Gestalt-therapy, Yoga and mundane phenomenology: experiences of aging women
Gestalt-terapy; Yoga; Mundane Phenomenology; Psichology of aging; Body in old age.
This research aims to propose articulate gestalt-therapy, mundane phenomenology and yoga, with a focus on the women aging process in Brazil and India. The specific objectives are: to expand the theoretical-conceptual framework of gestalt-therapy; to articulate theoretically gestalt-therapy, Merleau-Ponty's mundane phenomenology and philosophical foundations of yoga; to analyze the experience with aging of yogini women in India and Brazil; to value an authentic space for first-person speech by the participants, through letters; to disseminate scientific/artistic production to the academic and transacademic universe.
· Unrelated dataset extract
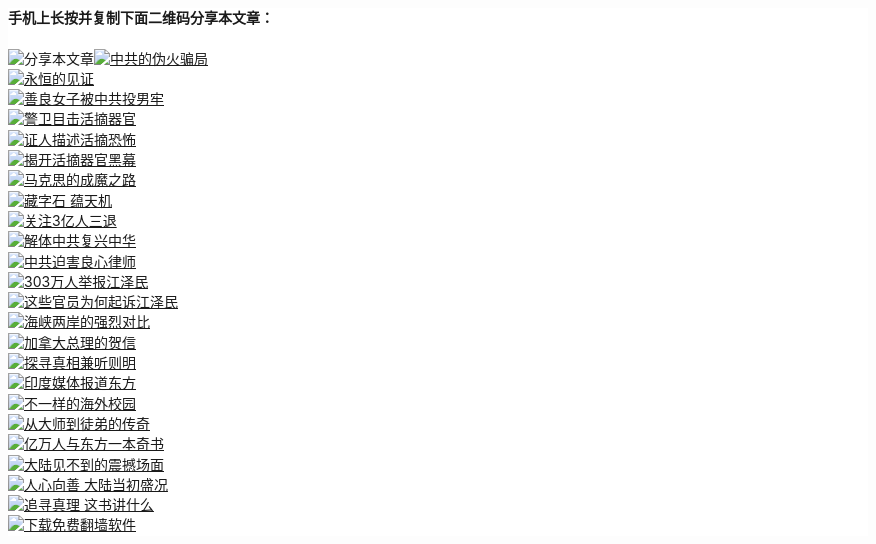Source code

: <strong>手机上长按并复制下面二维码分享本文章：</strong><br><br><img src="https://chart.apis.google.com/chart?cht=qr&chs=240x240&choe=UTF-8&chld=M|2&chl=https://github.com/hgcpqr3249/djy/blob/master/gb/20/6/4/n12162113.md%231" title="分享本文章"></td><td VALIGN=TOP><a href="https://github.com/hgcpqr3249/djy/blob/master/gb/16/1/21/n4622075.md?dfh#1" target="_blank"><img src="https://raw.githubusercontent.com/hgcpqr3249/djy/master/gb/300/wei-f1.jpg" title="中共的伪火骗局"  alt="中共的伪火骗局"></a><br><a href="https://github.com/hgcpqr3249/www/blob/master/README.md?dfh#9" target="_blank"><img src="https://raw.githubusercontent.com/hgcpqr3249/djy/master/gb/300/yong-h.jpg" title="永恒的见证"  alt="永恒的见证"></a><br><a href="https://github.com/hgcpqr3249/djy/blob/master/gb/13/9/29/n3974789.md?dfh#1" target="_blank"><img src="https://raw.githubusercontent.com/hgcpqr3249/djy/master/gb/300/shang-lnz.jpg" title="善良女子被中共投男牢"  alt="善良女子被中共投男牢"></a><br><a href="https://github.com/hgcpqr3249/djy/blob/master/gb/16/3/16/n4663449.md?dfh#1" target="_blank"><img src="https://raw.githubusercontent.com/hgcpqr3249/djy/master/gb/300/huo-z3.jpg" title="警卫目击活摘器官"  alt="警卫目击活摘器官"></a><br><a href="https://github.com/hgcpqr3249/djy/blob/master/gb/16/8/7/n8177641.md?dfh#1" target="_blank"><img src="https://raw.githubusercontent.com/hgcpqr3249/djy/master/gb/300/huo-z4.jpg" title="证人描述活摘恐怖"  alt="证人描述活摘恐怖"></a><br><a href="https://github.com/hgcpqr3249/djy/blob/master/gb/10/4/19/n2881569.md?dfh#1" target="_blank"><img src="https://raw.githubusercontent.com/hgcpqr3249/djy/master/gb/300/huo-z1.jpg" title="揭开活摘器官黑幕"  alt="揭开活摘器官黑幕"></a><br><a href="https://github.com/hgcpqr3249/djy/blob/master/gb/10/11/7/n3077476.md?dfh#1" target="_blank"><img src="https://raw.githubusercontent.com/hgcpqr3249/djy/master/gb/300/ma-ks.jpg" title="马克思的成魔之路"  alt="马克思的成魔之路"></a><br><a href="https://github.com/hgcpqr3249/djy/blob/master/gb/14/6/9/n4173977.md?dfh#1" target="_blank"><img src="https://raw.githubusercontent.com/hgcpqr3249/djy/master/gb/300/chang-zs.jpg" title="藏字石 蕴天机"  alt="藏字石 蕴天机"></a><br><a href="https://github.com/hgcpqr3249/djy/blob/master/gb/18/5/10/n10381511.md?dfh#1" target="_blank"><img src="https://raw.githubusercontent.com/hgcpqr3249/djy/master/gb/300/st1.jpg" title="关注3亿人三退"  alt="关注3亿人三退"></a><br><a href="https://github.com/hgcpqr3249/djy/blob/master/gb/18/3/21/n10237682.md?dfh#1" target="_blank"><img src="https://raw.githubusercontent.com/hgcpqr3249/djy/master/gb/300/jie-t.jpg" title="解体中共复兴中华"  alt="解体中共复兴中华"></a><br><a href="https://github.com/hgcpqr3249/djy/blob/master/gb/9/2/9/n2422991.md?dfh#1" target="_blank"><img src="https://raw.githubusercontent.com/hgcpqr3249/djy/master/gb/300/gao-zs.jpg" title="中共迫害良心律师"  alt="中共迫害良心律师"></a><br><a href="https://github.com/hgcpqr3249/djy/blob/master/gb/18/12/9/n10900044.md?dfh#1" target="_blank"><img src="https://raw.githubusercontent.com/hgcpqr3249/djy/master/gb/300/sj1.jpg" title="303万人举报江泽民"  alt="303万人举报江泽民"></a><br><a href="https://github.com/hgcpqr3249/djy/blob/master/gb/18/8/28/n10672014.md?dfh#1" target="_blank"><img src="https://raw.githubusercontent.com/hgcpqr3249/djy/master/gb/300/sj2.jpg" title="这些官员为何起诉江泽民"  alt="这些官员为何起诉江泽民"></a><br><a href="https://github.com/hgcpqr3249/djy/blob/master/gb/8/12/18/n2367165.md?dfh#1" target="_blank"><img src="https://raw.githubusercontent.com/hgcpqr3249/djy/master/gb/300/liangan.jpg" title="海峡两岸的强烈对比"  alt="海峡两岸的强烈对比"></a><br><a href="https://github.com/hgcpqr3249/djy/blob/master/gb/15/12/10/n4593139.md?dfh#1" target="_blank"><img src="https://raw.githubusercontent.com/hgcpqr3249/djy/master/gb/300/jia-ndzl.jpg" title="加拿大总理的贺信"  alt="加拿大总理的贺信"></a><br><a href="https://github.com/hgcpqr3249/djy/blob/master/gb/11/6/17/n3289382.md?dfh#1" target="_blank"><img src="https://raw.githubusercontent.com/hgcpqr3249/djy/master/gb/300/xiao-wd.jpg" title="探寻真相兼听则明"  alt="探寻真相兼听则明"></a><br><a href="https://github.com/hgcpqr3249/djy/blob/master/gb/18/10/27/n10812623.md?dfh#1" target="_blank"><img src="https://raw.githubusercontent.com/hgcpqr3249/djy/master/gb/300/yindu.jpg" title="印度媒体报道东方"  alt="印度媒体报道东方"></a><br><a href="https://github.com/hgcpqr3249/djy/blob/master/gb/18/6/9/n10469652.md?dfh#1" target="_blank"><img src="https://raw.githubusercontent.com/hgcpqr3249/djy/master/gb/300/xie-j.jpg" title="不一样的海外校园"  alt="不一样的海外校园"></a><br><a href="https://github.com/hgcpqr3249/djy/blob/master/gb/7/4/5/n1669415.md?dfh#1" target="_blank"><img src="https://raw.githubusercontent.com/hgcpqr3249/djy/master/gb/300/li-up.jpg" title="从大师到徒弟的传奇"  alt="从大师到徒弟的传奇"></a><br><a href="https://github.com/hgcpqr3249/djy/blob/master/gb/17/5/26/n9191512.md?dfh#1" target="_blank"><img src="https://raw.githubusercontent.com/hgcpqr3249/djy/master/gb/300/zfl2.jpg" title="亿万人与东方一本奇书"  alt="亿万人与东方一本奇书"></a><br><a href="https://github.com/hgcpqr3249/djy/blob/master/gb/13/11/27/n4020290.md?dfh#1" target="_blank"><img src="https://raw.githubusercontent.com/hgcpqr3249/djy/master/gb/300/zhen-h.jpg" title="大陆见不到的震撼场面"  alt="大陆见不到的震撼场面"></a><br><a href="https://github.com/hgcpqr3249/djy/blob/master/gb/15/7/17/n4482910.md?dfh#1" target="_blank"><img src="https://raw.githubusercontent.com/hgcpqr3249/djy/master/gb/300/dalu-sk.jpg" title="人心向善 大陆当初盛况"  alt="人心向善 大陆当初盛况"></a><br><a href="https://github.com/hgcpqr3249/djy/blob/master/gb/19/1/5/n10955468.md?dfh#1" target="_blank"><img src="https://raw.githubusercontent.com/hgcpqr3249/djy/master/gb/300/zfl1.jpg" title="追寻真理 这书讲什么"  alt="追寻真理 这书讲什么"></a><br><a href="https://github.com/hgcpqr3249/www/blob/master/README.md?dfh#1" target="_blank"><img src="https://raw.githubusercontent.com/hgcpqr3249/djy/master/gb/300/fq1.jpg" title="下载免费翻墙软件"  alt="下载免费翻墙软件"></a><br></td></tr></table>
The epistemic basis of this study is qualitative epistemology, with a phenomenological approach, and the research strategy adopted is the case study, using in-depth interviews with four indian and four brazilian participants, regular practitioners of yoga and who consider themselves experiencing old age. As a result of the analyses, we highlight five major categories that cut accross the narratives: part-whole integration; presence of the mystery, sacred and spiritual dimensions; aging: impermanence and the human as becoming; awareness and here-now: old age and trajectories of self-knowledge; general aspects of experiencing aging and old age. Finally, it is postulated that yoga can offer gestalt-therapy and phenomenology a broadening of understanding for somatic contemplative praxis, in the same way as phenomenology and gestalt-therapy approaches can be an important basis for theoretical articulation with the philosophy of yoga.